Milestones in aviation history:

1903 The Wright Brothers’ first flight.

1927 Charles Lindbergh makes the first solo flight across the Atlantic.

1947 Chuck Yeager breaks the sound barrier.

1969 Neil Armstrong and Buzz Aldrin walk on the moon.

2015 Airspace closed around Bar Refaeli’s wedding.

What’s the link between a private wedding of two people, however happy they may be, and a directive telling pilots to avoid the area from the evening until well after midnight?

Anyone asking that question probably doesn’t live in modern-day Israel. Bar Refaeli, clothing and sunglasses supermodel and television star, is about to put an end to years of singlehood. Around a dozen years have passed since her previous marriage, which was intended either to formalize an immature romance or keep her from having to serve in the army. The match was a failure, and both the wedding and the divorce were quiet affairs that didn’t disrupt aviation.

Not this time. Over the past decade, Refaeli has become a national institution. The nation followed with bated breath as her social life climbed to the highest height: Leonardo DiCaprio. The tension dropped when we learned she had accepted a marriage proposal but rallied when the guest list was composed.

The Israeli masses will have to settle for viewing the images taken at ground level, as usual, as well as from helicopters, drones and a hot-air balloon. Because of these aircraft, the airspace surrounding the wedding is being closed.

Meanwhile, the head of the Civil Aviation Authority, Brig.

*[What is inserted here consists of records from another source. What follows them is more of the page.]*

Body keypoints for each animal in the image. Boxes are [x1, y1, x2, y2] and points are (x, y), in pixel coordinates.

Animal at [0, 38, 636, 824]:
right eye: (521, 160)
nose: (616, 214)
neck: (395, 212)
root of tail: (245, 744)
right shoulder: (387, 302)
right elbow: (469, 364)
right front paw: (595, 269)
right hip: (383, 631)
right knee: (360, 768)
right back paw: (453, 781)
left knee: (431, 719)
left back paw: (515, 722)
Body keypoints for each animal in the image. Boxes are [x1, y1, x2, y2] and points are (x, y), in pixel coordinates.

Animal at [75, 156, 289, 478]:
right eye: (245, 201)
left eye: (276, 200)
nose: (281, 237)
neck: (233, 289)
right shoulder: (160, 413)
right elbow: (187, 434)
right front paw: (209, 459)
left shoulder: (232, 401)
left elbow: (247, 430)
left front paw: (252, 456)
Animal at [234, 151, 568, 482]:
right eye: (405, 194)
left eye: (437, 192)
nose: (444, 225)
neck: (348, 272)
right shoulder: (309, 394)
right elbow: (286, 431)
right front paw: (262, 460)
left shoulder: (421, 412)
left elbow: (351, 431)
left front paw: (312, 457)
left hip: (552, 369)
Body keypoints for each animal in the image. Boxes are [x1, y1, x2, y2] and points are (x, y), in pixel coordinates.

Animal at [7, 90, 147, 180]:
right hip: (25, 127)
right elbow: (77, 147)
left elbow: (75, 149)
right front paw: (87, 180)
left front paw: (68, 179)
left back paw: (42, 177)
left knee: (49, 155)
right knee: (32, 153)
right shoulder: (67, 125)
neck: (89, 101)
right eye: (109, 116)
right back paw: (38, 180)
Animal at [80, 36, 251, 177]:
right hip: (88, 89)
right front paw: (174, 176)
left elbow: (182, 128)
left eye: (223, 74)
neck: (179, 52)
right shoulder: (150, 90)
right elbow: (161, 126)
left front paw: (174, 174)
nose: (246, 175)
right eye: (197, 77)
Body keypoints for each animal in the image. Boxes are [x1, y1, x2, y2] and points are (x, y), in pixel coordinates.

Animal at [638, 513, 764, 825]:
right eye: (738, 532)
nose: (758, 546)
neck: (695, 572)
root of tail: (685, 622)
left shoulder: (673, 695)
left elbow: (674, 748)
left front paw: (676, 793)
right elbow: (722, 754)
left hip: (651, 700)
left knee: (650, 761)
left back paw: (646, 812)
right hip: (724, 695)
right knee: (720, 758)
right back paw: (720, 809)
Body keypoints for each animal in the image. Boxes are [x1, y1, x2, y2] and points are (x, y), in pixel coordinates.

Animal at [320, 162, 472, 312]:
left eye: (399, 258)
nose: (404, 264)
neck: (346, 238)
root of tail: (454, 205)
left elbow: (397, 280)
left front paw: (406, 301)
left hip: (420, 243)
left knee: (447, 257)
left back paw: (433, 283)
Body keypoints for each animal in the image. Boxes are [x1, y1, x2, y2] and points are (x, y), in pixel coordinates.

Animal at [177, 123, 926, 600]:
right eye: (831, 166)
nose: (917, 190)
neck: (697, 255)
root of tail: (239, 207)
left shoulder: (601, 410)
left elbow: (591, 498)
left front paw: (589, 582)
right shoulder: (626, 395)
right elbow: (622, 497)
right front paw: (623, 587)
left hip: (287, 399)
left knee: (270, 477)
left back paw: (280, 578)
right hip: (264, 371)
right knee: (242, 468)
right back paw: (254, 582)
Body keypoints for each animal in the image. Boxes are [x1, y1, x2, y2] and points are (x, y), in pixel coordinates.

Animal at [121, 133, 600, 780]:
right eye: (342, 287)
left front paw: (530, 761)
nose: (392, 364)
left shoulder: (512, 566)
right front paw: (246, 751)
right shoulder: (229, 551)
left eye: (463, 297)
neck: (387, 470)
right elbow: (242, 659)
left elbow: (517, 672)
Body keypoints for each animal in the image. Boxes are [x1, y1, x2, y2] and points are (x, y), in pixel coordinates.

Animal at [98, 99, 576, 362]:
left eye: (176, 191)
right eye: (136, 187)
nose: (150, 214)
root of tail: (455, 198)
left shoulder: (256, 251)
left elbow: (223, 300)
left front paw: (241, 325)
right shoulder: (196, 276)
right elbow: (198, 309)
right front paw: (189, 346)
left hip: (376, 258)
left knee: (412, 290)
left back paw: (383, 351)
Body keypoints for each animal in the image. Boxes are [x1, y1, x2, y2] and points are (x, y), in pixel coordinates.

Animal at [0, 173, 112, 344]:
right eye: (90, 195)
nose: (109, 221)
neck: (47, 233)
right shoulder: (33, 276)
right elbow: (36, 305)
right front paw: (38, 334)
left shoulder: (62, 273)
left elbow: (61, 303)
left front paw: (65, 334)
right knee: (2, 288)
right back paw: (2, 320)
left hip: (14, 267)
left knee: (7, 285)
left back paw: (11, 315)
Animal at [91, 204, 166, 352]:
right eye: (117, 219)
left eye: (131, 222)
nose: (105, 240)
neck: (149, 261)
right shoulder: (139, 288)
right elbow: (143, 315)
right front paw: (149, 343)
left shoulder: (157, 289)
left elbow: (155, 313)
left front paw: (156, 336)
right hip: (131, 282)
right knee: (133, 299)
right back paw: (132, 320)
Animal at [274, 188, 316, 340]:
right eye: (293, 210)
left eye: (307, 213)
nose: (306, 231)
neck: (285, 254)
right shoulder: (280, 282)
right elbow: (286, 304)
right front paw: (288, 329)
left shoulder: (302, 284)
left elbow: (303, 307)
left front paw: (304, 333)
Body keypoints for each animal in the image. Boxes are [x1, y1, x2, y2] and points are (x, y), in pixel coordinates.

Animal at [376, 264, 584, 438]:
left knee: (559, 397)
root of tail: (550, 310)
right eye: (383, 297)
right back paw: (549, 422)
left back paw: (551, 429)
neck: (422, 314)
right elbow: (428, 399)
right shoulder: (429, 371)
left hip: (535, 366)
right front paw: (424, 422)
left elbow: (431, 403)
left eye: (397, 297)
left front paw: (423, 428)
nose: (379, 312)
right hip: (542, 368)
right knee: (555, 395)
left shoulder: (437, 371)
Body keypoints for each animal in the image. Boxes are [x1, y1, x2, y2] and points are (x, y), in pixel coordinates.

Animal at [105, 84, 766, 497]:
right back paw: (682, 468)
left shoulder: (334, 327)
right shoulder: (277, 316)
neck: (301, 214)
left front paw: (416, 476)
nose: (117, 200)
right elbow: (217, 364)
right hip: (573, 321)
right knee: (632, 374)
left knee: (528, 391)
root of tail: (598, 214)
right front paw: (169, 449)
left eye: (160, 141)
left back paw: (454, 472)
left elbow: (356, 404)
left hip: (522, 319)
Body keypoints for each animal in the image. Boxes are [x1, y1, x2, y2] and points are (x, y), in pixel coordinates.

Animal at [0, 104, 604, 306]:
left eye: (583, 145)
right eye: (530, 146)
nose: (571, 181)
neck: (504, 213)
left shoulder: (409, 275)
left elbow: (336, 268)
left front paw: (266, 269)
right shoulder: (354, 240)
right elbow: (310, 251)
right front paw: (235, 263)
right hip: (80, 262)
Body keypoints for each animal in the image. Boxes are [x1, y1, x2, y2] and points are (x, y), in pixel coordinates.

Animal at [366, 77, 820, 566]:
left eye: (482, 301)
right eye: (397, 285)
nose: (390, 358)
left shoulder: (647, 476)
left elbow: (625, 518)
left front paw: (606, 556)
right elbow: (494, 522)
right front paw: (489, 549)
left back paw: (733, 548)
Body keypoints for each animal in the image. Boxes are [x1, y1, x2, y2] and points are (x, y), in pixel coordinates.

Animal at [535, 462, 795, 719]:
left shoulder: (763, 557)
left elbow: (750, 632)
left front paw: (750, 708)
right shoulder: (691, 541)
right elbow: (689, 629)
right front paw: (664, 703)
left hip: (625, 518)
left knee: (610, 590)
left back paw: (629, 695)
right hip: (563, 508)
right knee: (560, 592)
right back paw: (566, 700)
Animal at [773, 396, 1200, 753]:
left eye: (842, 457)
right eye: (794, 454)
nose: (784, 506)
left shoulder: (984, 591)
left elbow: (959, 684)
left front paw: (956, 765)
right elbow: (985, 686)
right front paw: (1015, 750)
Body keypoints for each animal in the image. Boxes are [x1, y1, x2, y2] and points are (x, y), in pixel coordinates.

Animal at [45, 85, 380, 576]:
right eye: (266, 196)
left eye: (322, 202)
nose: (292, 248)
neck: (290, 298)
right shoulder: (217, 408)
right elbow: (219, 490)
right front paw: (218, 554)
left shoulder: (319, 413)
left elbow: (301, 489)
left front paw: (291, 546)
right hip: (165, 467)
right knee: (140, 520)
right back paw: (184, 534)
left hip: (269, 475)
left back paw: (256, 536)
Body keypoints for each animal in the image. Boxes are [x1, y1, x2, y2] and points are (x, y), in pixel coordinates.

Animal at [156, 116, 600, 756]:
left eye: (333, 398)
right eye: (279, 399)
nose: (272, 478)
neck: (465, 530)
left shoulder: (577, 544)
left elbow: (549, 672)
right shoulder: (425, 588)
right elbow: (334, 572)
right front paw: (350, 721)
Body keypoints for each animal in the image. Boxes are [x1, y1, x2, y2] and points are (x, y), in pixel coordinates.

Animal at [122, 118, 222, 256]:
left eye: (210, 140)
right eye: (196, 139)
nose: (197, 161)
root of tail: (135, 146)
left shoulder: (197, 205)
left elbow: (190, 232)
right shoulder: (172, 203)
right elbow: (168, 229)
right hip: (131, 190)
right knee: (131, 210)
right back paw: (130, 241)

Gen. (ret.) Joel Feldschuh, is a former F-15 fighter pilot. He has moved to preclude a midair collision or other mishap, claiming that he was only thinking of the public’s welfare. His decision caused an uproar, and justifiably so.

According to civil aviation sources, such bans are rare. During mass outdoor events like concerts at Tel Aviv’s Hayarkon Park, pilots are usually advised to avoid the area, but they aren’t banned altogether. It seems the move was designed more to protect the wedding guests’ privacy than public safety.

The question is whether every bridal couple will be granted the same protection if they request it, or whether it’s a privilege for celebrities of a certain stature. If that’s the case, does the aviation chief keep an eligibility ranking based on the fame of the happy couple? Or maybe he simply hoped to snag an invitation to the prestigious event?